Exercise details ->
A stretch of the entries below is to be set down exactly, running from the line with "79: (408, 354)" through the line with "86: (630, 327)", both included, and no other line.

Entries taken from a collection:
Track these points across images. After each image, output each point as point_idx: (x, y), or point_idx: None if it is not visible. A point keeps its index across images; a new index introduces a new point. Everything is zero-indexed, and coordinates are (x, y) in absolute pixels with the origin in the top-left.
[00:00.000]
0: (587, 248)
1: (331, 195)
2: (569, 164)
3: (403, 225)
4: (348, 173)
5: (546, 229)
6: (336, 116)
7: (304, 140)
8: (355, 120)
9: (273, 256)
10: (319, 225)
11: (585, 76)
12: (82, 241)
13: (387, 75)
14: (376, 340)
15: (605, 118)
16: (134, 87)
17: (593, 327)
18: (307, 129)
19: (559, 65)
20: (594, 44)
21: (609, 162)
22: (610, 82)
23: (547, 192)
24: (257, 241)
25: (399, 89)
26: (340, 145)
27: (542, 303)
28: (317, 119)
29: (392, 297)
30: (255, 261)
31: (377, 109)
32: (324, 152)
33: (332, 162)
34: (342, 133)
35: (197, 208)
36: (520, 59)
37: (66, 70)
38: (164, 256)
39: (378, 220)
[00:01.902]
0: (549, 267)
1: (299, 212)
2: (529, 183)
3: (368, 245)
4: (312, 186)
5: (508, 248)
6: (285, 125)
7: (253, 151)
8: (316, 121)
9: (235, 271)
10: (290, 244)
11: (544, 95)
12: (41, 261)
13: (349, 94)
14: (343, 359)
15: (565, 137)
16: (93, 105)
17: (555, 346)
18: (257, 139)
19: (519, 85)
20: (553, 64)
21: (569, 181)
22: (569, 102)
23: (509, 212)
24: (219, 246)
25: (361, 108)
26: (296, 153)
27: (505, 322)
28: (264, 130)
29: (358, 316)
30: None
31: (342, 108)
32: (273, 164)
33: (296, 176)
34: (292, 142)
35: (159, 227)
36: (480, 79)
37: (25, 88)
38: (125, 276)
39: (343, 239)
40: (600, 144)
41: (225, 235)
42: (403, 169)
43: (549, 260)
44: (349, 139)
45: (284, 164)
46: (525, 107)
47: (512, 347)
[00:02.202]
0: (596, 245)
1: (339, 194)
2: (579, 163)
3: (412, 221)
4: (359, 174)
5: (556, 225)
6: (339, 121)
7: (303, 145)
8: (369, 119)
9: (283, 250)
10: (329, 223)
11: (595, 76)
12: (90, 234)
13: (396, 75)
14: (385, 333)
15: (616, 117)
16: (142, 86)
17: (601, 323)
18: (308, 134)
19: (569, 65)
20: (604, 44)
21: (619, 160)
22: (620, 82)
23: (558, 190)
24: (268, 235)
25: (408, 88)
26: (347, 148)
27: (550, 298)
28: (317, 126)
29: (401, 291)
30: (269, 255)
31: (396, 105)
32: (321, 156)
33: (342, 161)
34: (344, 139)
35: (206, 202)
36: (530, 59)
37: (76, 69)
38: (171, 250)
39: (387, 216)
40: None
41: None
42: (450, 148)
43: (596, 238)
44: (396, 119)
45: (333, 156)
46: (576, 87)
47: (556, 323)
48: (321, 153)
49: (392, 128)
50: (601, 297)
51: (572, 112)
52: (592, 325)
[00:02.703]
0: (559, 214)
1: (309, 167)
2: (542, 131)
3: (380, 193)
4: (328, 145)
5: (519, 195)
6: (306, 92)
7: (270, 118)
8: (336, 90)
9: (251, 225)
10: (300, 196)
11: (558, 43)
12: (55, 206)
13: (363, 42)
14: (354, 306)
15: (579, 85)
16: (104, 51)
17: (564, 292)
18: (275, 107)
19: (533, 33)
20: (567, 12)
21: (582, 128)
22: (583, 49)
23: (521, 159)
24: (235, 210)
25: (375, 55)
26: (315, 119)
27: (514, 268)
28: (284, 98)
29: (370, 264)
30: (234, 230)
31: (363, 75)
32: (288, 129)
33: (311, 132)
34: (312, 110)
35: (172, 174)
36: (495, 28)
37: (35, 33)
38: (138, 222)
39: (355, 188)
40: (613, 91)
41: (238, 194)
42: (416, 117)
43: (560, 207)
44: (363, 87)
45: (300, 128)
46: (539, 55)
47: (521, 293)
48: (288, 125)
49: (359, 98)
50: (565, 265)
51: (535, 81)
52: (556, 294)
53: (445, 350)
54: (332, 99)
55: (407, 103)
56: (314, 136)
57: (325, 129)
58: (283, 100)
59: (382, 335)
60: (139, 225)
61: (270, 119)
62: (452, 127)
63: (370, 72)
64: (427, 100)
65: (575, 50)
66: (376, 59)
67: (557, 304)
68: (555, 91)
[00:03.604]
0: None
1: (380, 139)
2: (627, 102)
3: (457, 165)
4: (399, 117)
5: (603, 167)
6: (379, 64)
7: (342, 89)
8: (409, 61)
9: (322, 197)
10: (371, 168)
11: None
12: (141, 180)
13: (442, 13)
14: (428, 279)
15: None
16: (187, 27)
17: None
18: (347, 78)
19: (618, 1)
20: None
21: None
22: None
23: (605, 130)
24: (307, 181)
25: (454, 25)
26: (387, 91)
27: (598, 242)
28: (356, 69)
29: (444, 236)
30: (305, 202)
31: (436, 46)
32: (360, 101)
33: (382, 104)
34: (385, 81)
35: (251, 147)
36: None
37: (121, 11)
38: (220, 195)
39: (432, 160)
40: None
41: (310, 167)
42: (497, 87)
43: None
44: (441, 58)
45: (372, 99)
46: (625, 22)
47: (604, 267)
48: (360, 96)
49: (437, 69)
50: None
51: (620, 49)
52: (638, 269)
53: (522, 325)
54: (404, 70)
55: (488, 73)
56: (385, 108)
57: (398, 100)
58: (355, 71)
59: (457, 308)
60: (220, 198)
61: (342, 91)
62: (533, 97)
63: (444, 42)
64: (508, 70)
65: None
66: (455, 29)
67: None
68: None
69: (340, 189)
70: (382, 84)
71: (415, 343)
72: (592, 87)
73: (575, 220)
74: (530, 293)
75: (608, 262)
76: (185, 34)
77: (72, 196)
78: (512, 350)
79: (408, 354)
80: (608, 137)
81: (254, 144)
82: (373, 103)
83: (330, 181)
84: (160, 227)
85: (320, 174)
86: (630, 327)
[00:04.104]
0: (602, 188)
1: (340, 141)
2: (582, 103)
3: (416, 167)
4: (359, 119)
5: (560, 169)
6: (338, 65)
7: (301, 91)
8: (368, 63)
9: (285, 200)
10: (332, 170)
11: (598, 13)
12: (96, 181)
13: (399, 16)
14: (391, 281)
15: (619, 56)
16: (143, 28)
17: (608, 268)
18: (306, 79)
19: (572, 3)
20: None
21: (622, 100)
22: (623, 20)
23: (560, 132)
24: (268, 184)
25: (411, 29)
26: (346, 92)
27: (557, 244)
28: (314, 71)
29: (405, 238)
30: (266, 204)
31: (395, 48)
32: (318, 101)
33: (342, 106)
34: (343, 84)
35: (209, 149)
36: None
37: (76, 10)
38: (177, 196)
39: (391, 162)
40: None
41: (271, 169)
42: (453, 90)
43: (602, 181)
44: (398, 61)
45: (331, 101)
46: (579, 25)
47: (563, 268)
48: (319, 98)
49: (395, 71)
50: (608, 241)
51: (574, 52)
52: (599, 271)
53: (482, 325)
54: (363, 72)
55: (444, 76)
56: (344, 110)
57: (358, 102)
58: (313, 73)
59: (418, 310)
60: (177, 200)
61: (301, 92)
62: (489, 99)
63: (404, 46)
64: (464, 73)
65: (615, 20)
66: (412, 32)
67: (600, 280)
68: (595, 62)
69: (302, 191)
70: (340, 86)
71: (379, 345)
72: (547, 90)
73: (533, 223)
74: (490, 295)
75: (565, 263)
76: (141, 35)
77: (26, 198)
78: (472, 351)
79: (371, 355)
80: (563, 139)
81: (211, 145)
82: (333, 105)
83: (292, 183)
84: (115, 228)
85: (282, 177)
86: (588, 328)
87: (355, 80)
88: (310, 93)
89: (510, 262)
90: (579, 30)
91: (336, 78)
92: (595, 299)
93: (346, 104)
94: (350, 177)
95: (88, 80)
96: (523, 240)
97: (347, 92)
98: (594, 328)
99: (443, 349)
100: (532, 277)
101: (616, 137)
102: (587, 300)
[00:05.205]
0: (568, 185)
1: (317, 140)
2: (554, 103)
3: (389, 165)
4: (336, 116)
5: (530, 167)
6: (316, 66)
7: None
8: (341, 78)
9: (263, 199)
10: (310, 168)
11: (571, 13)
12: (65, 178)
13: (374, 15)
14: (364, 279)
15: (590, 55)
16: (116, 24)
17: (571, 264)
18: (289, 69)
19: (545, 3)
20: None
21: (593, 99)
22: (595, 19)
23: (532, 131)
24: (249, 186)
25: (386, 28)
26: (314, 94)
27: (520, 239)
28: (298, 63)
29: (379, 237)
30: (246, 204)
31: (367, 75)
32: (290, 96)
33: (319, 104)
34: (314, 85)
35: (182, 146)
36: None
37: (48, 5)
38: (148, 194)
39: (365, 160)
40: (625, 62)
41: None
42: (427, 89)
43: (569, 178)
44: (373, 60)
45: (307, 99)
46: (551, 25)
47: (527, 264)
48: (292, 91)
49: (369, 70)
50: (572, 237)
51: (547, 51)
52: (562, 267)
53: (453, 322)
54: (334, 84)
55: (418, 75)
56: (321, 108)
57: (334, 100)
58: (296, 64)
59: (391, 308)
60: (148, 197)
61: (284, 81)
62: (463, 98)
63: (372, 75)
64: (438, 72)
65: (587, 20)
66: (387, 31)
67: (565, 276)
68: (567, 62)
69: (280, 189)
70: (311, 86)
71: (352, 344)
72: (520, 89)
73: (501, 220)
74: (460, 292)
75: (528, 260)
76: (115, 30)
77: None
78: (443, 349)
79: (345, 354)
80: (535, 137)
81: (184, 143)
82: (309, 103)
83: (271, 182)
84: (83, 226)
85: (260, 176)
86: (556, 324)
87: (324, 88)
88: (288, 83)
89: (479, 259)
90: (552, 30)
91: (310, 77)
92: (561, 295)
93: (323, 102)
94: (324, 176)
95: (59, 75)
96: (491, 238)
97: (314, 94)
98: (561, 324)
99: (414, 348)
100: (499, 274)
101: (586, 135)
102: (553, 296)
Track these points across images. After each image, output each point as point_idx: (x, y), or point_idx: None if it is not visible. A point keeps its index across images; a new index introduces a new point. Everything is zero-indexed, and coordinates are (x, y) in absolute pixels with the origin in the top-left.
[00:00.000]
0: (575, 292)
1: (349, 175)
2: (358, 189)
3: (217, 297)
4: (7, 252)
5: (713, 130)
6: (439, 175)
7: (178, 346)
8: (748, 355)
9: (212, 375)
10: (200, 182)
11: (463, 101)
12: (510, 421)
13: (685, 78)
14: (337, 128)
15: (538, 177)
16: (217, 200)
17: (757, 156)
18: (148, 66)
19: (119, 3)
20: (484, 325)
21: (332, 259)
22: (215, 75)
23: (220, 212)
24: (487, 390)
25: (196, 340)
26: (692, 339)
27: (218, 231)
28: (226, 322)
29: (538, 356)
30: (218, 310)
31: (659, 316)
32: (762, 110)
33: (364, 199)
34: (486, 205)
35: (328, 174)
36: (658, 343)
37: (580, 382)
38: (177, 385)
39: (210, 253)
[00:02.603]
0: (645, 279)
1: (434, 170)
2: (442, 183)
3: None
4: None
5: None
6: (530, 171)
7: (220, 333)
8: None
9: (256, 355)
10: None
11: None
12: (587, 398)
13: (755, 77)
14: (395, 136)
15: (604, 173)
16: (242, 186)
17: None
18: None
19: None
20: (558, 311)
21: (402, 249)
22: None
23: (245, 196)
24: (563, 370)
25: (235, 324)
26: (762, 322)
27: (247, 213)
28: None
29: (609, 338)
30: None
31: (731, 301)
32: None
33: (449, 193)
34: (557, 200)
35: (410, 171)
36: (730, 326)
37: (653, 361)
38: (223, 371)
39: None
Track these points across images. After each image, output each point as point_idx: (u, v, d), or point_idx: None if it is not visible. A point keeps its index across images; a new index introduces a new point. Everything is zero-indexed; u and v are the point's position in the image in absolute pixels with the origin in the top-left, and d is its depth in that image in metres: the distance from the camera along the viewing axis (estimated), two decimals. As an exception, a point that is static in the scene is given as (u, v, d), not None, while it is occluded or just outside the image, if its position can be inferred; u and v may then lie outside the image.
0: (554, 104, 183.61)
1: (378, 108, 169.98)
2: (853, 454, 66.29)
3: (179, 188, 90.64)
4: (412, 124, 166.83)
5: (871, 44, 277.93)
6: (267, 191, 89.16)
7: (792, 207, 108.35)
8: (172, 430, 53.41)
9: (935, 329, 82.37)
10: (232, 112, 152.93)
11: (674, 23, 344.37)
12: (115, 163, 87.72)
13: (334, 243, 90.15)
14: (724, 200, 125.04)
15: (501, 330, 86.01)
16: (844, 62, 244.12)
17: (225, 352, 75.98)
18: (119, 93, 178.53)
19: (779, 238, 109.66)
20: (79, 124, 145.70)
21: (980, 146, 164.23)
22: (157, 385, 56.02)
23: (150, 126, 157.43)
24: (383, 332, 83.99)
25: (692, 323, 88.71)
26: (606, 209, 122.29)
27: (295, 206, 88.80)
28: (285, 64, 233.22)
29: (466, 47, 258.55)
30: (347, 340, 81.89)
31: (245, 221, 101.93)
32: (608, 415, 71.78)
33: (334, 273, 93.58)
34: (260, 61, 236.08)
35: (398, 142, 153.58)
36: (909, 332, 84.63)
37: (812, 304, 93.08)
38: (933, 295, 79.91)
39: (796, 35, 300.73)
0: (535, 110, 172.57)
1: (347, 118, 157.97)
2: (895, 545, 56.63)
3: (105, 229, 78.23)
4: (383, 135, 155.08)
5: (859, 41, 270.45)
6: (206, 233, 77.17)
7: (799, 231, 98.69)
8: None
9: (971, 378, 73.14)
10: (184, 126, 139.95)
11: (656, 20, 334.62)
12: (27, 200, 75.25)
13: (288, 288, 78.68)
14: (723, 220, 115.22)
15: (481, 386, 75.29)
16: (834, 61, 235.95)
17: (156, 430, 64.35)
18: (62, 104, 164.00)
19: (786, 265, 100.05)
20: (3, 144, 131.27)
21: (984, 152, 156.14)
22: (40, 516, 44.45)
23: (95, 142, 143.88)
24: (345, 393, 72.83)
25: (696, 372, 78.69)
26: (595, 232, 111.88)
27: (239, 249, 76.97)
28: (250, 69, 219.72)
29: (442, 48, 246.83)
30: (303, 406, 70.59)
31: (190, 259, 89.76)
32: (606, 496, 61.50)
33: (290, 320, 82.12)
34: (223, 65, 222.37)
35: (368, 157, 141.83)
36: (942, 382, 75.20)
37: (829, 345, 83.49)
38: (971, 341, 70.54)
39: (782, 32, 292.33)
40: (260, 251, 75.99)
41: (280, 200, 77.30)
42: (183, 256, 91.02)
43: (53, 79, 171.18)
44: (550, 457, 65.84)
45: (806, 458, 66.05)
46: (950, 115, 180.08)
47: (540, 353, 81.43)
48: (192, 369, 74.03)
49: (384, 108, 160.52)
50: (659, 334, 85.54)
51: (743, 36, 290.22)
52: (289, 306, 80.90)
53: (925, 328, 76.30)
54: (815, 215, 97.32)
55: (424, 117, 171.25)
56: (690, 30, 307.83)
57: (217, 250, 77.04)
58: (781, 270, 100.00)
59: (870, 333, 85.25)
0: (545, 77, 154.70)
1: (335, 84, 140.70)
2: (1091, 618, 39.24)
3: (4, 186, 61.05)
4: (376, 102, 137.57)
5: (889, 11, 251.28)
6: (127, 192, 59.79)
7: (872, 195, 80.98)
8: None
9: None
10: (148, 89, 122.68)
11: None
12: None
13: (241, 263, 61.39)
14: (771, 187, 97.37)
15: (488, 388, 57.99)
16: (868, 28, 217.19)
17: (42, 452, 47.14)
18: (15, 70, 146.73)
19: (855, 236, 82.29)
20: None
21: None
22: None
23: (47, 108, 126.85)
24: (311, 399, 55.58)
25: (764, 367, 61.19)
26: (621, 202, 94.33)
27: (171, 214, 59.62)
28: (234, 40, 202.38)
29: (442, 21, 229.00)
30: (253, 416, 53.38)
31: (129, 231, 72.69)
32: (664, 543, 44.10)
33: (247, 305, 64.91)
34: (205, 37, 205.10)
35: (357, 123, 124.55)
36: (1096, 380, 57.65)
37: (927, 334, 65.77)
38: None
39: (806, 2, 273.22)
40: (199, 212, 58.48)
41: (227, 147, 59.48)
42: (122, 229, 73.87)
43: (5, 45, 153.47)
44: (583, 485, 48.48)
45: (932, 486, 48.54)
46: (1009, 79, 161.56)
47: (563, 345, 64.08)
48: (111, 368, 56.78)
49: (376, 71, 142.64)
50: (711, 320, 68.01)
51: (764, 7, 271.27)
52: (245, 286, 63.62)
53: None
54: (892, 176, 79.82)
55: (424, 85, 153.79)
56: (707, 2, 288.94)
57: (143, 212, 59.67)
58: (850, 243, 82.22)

Task solution ->
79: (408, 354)
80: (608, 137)
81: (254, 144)
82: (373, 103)
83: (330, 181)
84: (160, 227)
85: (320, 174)
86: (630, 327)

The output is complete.